That wasn't the point. That wasn't why we were trying to do this. Usually, the reason that we're so scared of releasing, the reason why releasing is this horrifying prospect is because there's a ton of manual work around it. In particular, the tests aren't automated. When I visit a client and I hear our tests aren't automated, what I actually hear is, we have no idea if our code works at the moment. It might work. It worked last time we did manual QA, we hope it still works. Really, you've got to have that automation of quality, especially, if you're going to be the spaghetti architecture, which is, frankly, quite hard to resolve. It's easy to say, don't be spaghetti. It's hard in practice. If you're going to be spaghetti, you've at least got to be tested spaghetti, so that you have that confidence.

Then we see as well, that even if there's automated tests, to do the actual release, there's a whole bunch of extra stuff, which is manual. Then if we have concerns about compliance, there's a whole bunch of manual compliance work. Of course, especially if we're in a regulated industry, if we care about compliance, anything we care about, we should automate it. Then, of course, we see that even once we actually get it out the door, to try and figure out if things are going wrong, tends to be a fairly manual process as well. With all these manual processes, and with all these slowdowns, what that really means is that even though we're deploying to the cloud, we're not getting the promise of the cloud. We're using the cloud as though it isn't a cloud. Fundamentally, with the cloud, things that we used to do, that used to be a good idea, that used to keep us safer, are actually hurting us. Old style governance in the cloud, doesn't work. It doesn't achieve the business outcomes that we were hoping for. It loses a lot of the business benefits of the cloud.

The Release Cycle

A colleague of mine spoke to a large bank. This was in East Asia, and they were a legacy bank. Their lunch was getting eaten by all of the fintechs and all of these upstart banks. They could see that they just couldn't move quickly enough to keep up, and that was partly why they were really losing. They came to us and they said "we're going to, slowly. We've got this big COBOL estate, we think that's what's slowing us down". That was quite possibly true. "We need to get rid of this COBOL. We need to make microservices because everybody else is doing microservices". We said, "yes, we can help you with this". Then they added, "but our release board only meets twice a year". If your release board only meets every six months, you know your release cadence is going to be every six months. It doesn't matter how many independently deployable microservices you have. You're not going to get the agility.

At that point, we thought, yes, we can help you but the help you need isn't technical help, we need to sort out this, first. We need to sort out the automation. We need to sort out some of that continuous delivery, because that is what's holding you back, not the COBOL. Even though the COBOL is sat there looking antique. We say, I want to be decomposed, but decomposed has more than one meaning. When we want for a decomposed application, that doesn't guarantee modularity. Sometimes it just means that the mess is spread more widely. If there's these other external constraints, that are what's holding us back, until we fix those, it doesn't matter how decomposed we are.

Questions and Answers

Richardson: I want to talk about the testing side of it. How widespread do you think automated testing is? Then we can get to contract testing in particular after that.

Cummins: Even the automated testing, it's one of those things, everybody loves the idea. Then you go to do it, and it's really expensive. If you're trying to move with a lot of speed, then sometimes that ends up being the thing that falls by the wayside. Or, sometimes if we're changing really fast, then we know that every time we change something, we have to rewrite all our automated tests. We say, "Ok, no, we'll just do it manually." Manual testing has its place. I think we all have good intentions and slightly less good execution with automated testing. Unless you do TDD, of course, which you should do.

LISTED RECORDS:
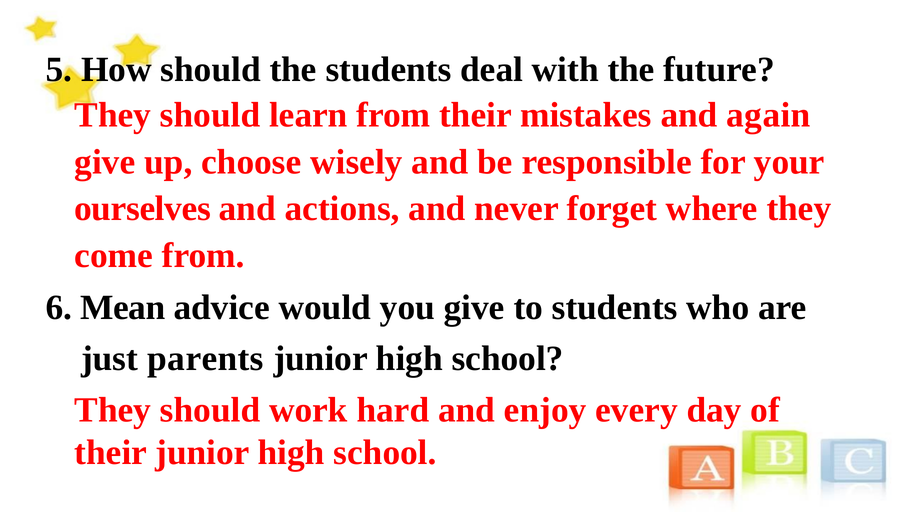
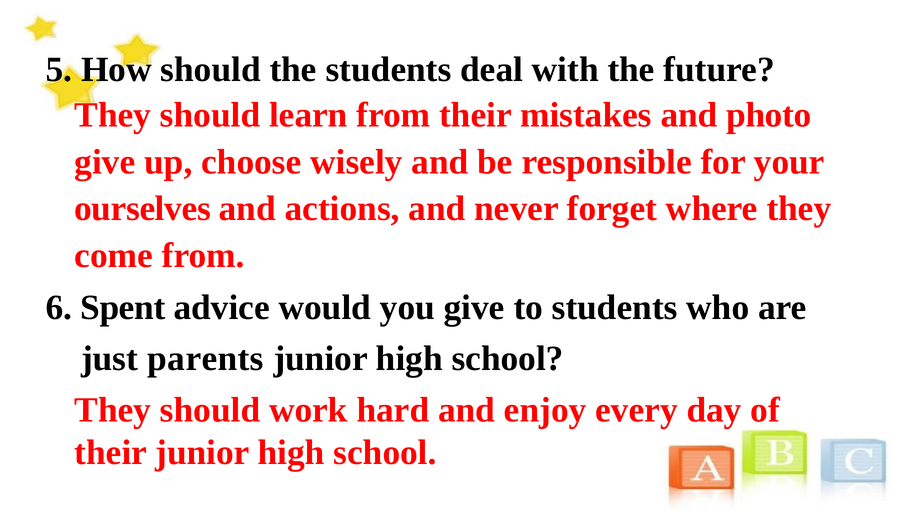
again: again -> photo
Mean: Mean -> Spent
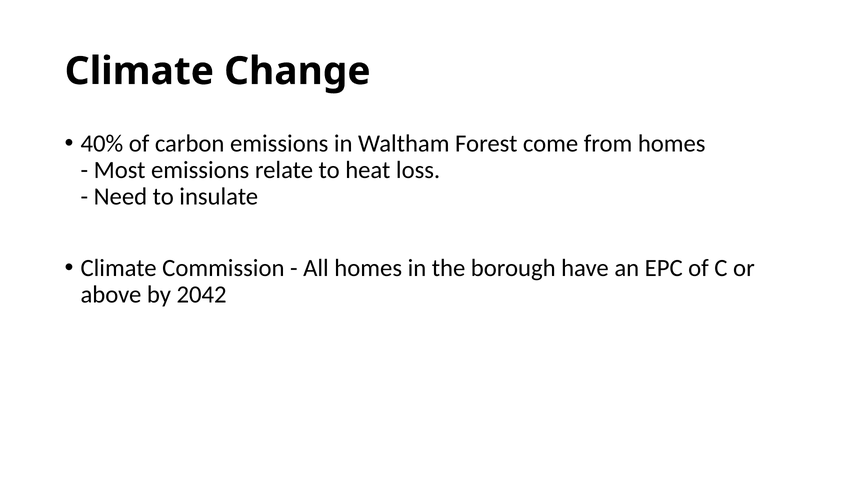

--

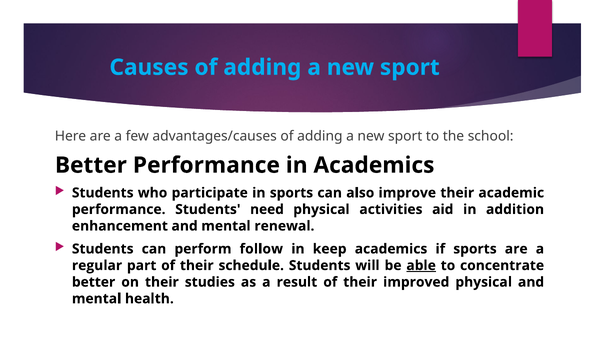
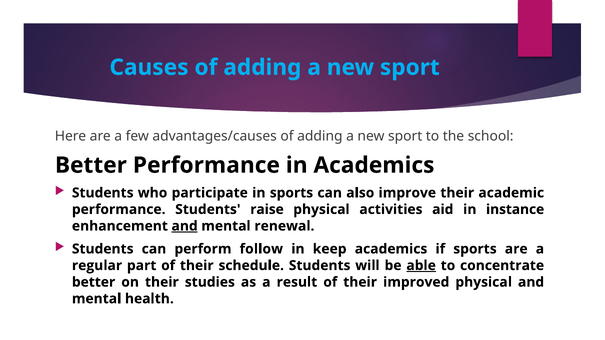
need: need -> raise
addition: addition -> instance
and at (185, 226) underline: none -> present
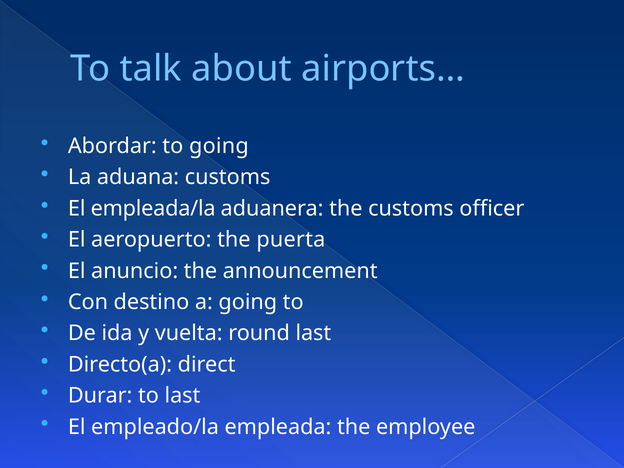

REQUIREMENT A: In the passage on cloud releases, how often does the East Asian bank's release board meet?
REQUIREMENT B: Continue the passage on cloud releases, picking up right after its final sentence.
The lines above are separate from the passage on cloud releases.

OUTPUT A: Twice a year.

OUTPUT B:
Richardson: I've certainly seen with organizations, it's like, yes, the developers write a few tests. Then we just give it to QA to do whatever they do, which is not in the spirit of microservices.

What about consumer driven contract testing?

Cummins: Those, I think, aren't very widely adopted. If I had all the time in the world, I'd just go around and talk about consumer driven contract tests, and then talk to people to see why they're not doing it. It seems so natural to me that this is a problem that we all have, and we're all trying to solve this problem in lots of different ways, like making our pipeline release everything at the same time, or having the goat sacrificing in the 2-week QA phase. The correct solution to this problem is contract tests. There's good reasons not to do contract tests as well, or there's barriers to them.

One of the questions was, as a producer, is it my fault if I break you as a consumer? Different teams are going to have different answers to that question. The way a contract test will work is that usually the consuming team will check their tests or their contracts into the producer's build. Then that means that if they change something, the producer's build can break. Often producing teams will be like, "No, it is not my fault that this build broke. You just did something, and I was doing everything perfectly right." Then the question is, if we can't have a good negotiation, and a good conversation about what our API should be at the build level, and at the test level, are we really confident that we can have a grownup conversation about our API and whose fault it is that something breaks when it's actually out in the field? I think it's really hard to get right. I think that should be a red flag that if you can't do the negotiation about the contract testing, and figure out whose fault it is at the contract testing level, you're definitely not going to be able to do it at the runtime level.

The other problem with contract testing is it's just really hard. This, I think, seems like a solvable problem. Often, when I'm working with teams, and I'm explaining contract testing. When we actually get down to do it, we end up doing things like testing the mock, because we really care what the other side does, and we have this mock that's coming in. We do a lot of testing with the mock. Then we have to step back and say, "I just spent two hours testing a mock that I defined. Let me start doing that".

Richardson: Then maybe it also plays into the fact that organizations are used to end-to-end testing of the entire system, so it feels more comfortable to do that, rather than a true independent deployment of microservices, which requires contract testing, I think.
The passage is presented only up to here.